WHAT THE TASK REQUIRES »
Beginning with the line that holds "val, eegnet: 0.2933 -> none" and ending with the last line below, please copy every line exactly, add nothing, and leave out the pictures.

[Itemized modification records]
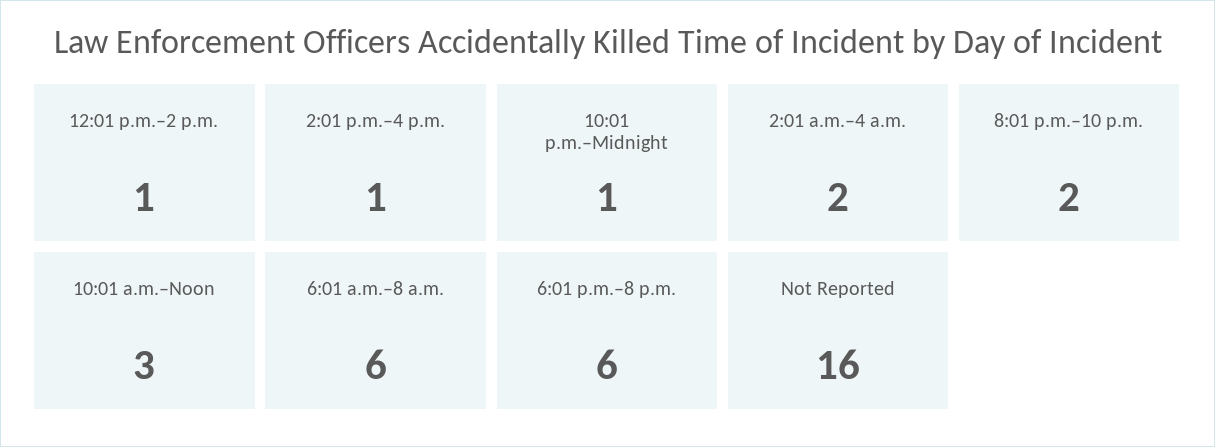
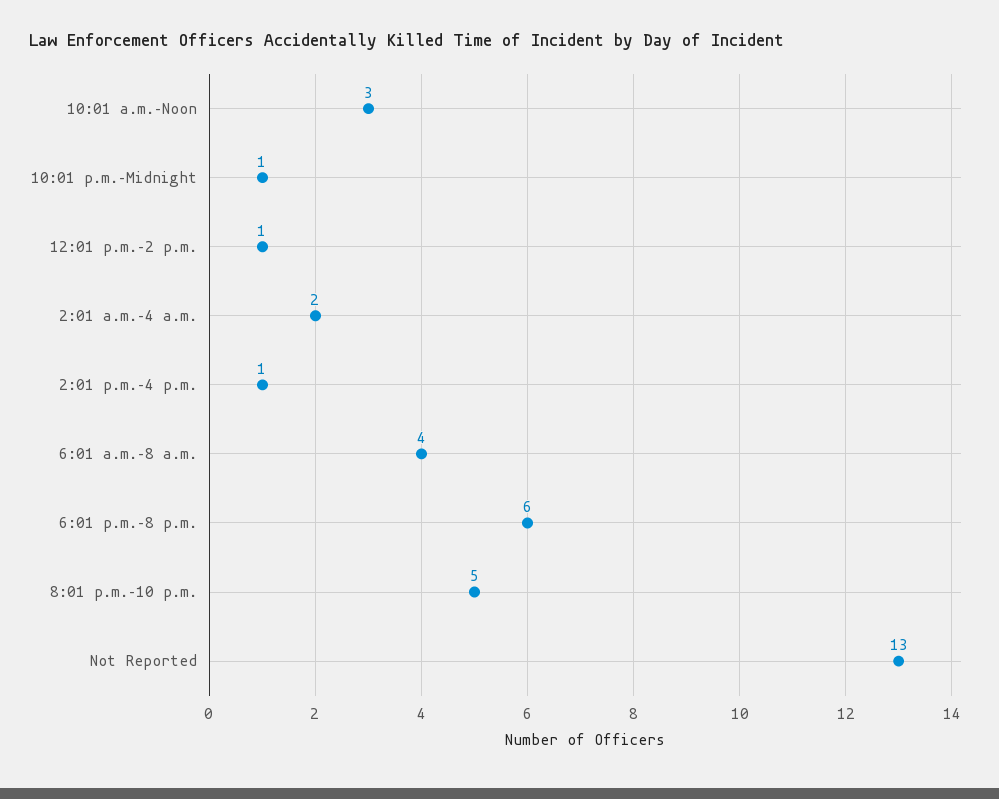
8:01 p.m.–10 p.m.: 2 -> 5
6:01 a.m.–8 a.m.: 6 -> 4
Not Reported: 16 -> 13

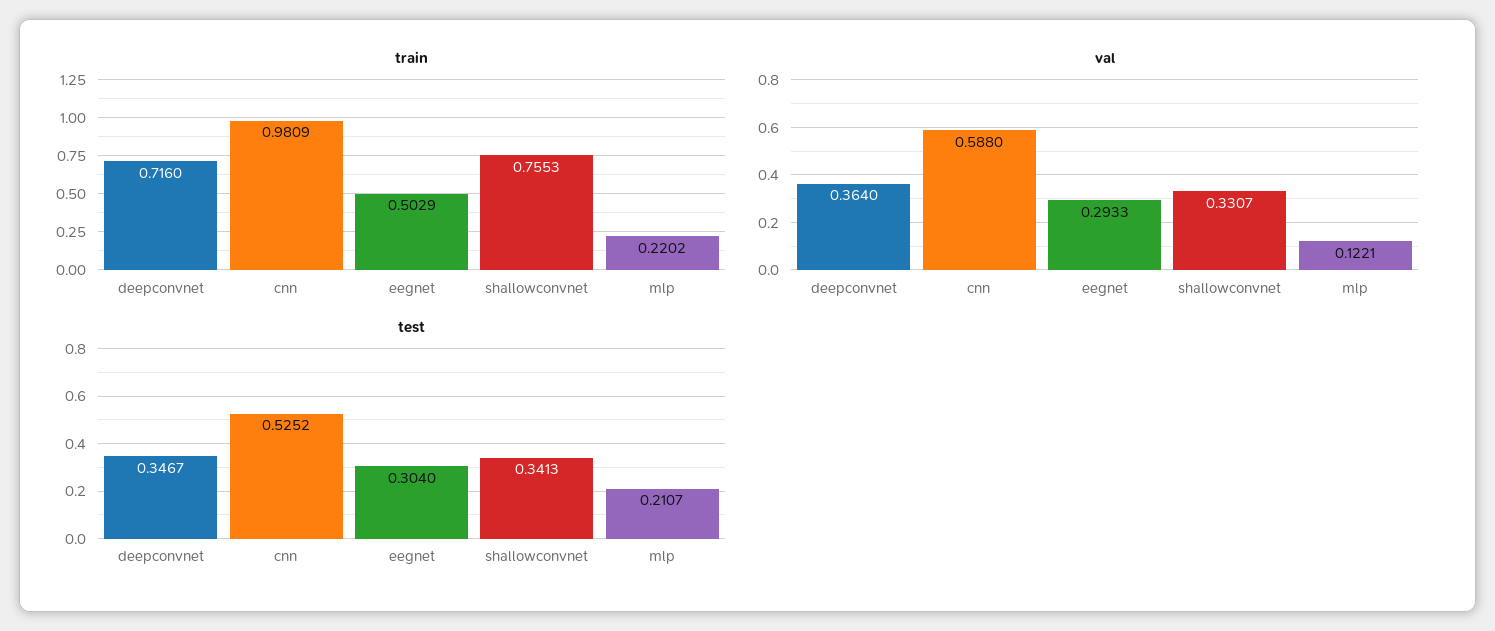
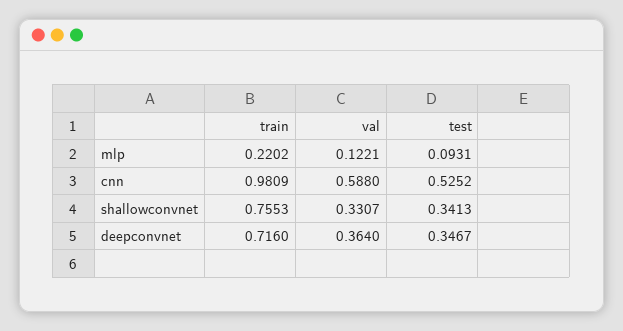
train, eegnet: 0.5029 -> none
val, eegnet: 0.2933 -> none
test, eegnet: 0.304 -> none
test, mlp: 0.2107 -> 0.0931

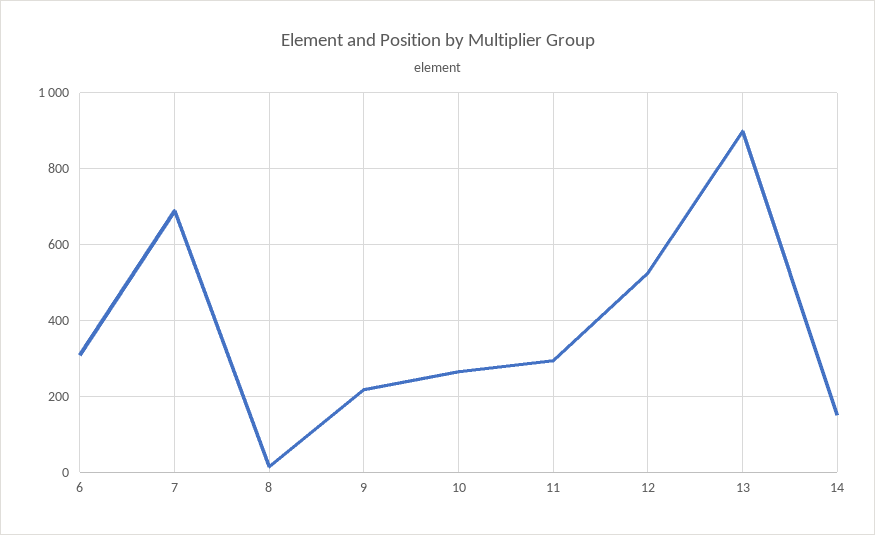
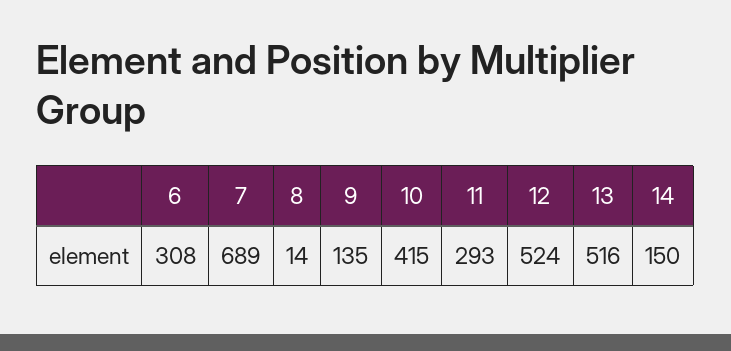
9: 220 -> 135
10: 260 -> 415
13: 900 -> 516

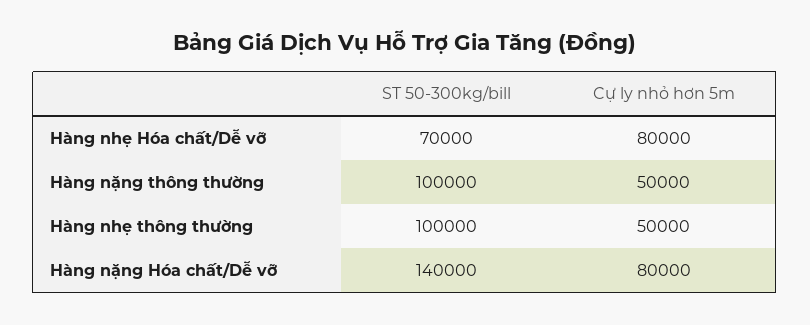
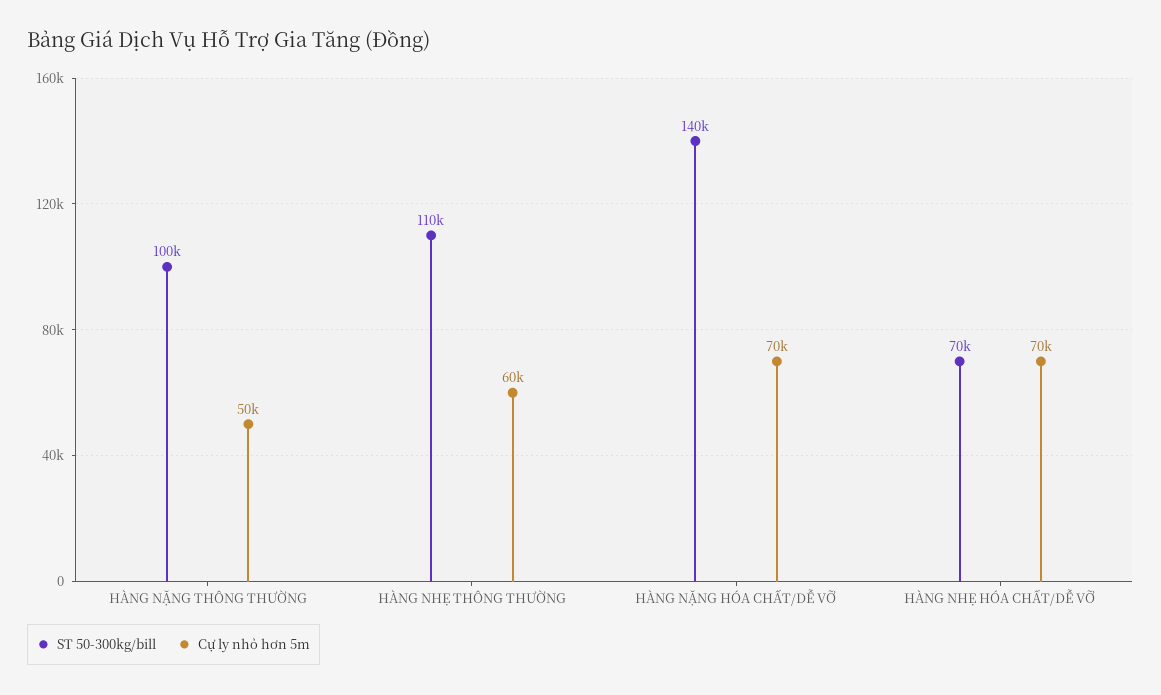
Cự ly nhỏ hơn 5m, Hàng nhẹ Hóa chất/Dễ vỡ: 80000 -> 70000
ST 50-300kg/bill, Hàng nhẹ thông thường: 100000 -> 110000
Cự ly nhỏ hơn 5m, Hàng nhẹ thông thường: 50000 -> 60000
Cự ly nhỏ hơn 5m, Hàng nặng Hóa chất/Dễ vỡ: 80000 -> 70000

TASK ANSWER »
val, eegnet: 0.2933 -> none
test, eegnet: 0.304 -> none
test, mlp: 0.2107 -> 0.0931

9: 220 -> 135
10: 260 -> 415
13: 900 -> 516

Cự ly nhỏ hơn 5m, Hàng nhẹ Hóa chất/Dễ vỡ: 80000 -> 70000
ST 50-300kg/bill, Hàng nhẹ thông thường: 100000 -> 110000
Cự ly nhỏ hơn 5m, Hàng nhẹ thông thường: 50000 -> 60000
Cự ly nhỏ hơn 5m, Hàng nặng Hóa chất/Dễ vỡ: 80000 -> 70000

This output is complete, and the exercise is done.